- **Work item**: Look for the string "matplotlib" in the listing below, then copy every line that has it.

- **Input records**:
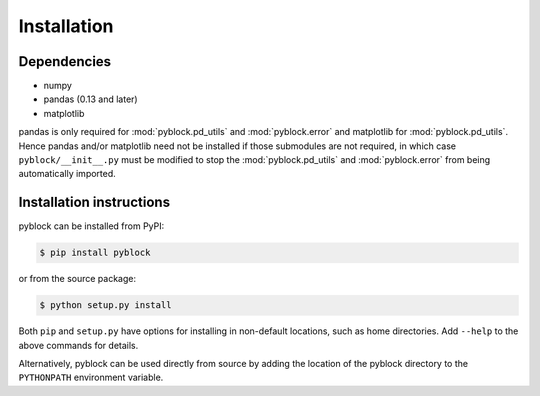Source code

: Installation
============

Dependencies
------------

* numpy
* pandas (0.13 and later)
* matplotlib

pandas is only required for :mod:`pyblock.pd_utils` and
:mod:`pyblock.error` and matplotlib for :mod:`pyblock.pd_utils`.  Hence pandas and/or
matplotlib need not be installed if those submodules are not required, in which case
``pyblock/__init__.py`` must be modified to stop the :mod:`pyblock.pd_utils` and
:mod:`pyblock.error` from being automatically imported.

Installation instructions
-------------------------

pyblock can be installed from PyPI:

.. code-block:: bash

    $ pip install pyblock

or from the source package:

.. code-block:: bash

    $ python setup.py install

Both ``pip`` and ``setup.py`` have options for installing in non-default locations, such
as home directories.  Add ``--help`` to the above commands for details.

Alternatively, pyblock can be used directly from source by adding the location of the
pyblock directory to the ``PYTHONPATH`` environment variable.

- **Problem solution**:
* matplotlib
:mod:`pyblock.error` and matplotlib for :mod:`pyblock.pd_utils`.  Hence pandas and/or
matplotlib need not be installed if those submodules are not required, in which case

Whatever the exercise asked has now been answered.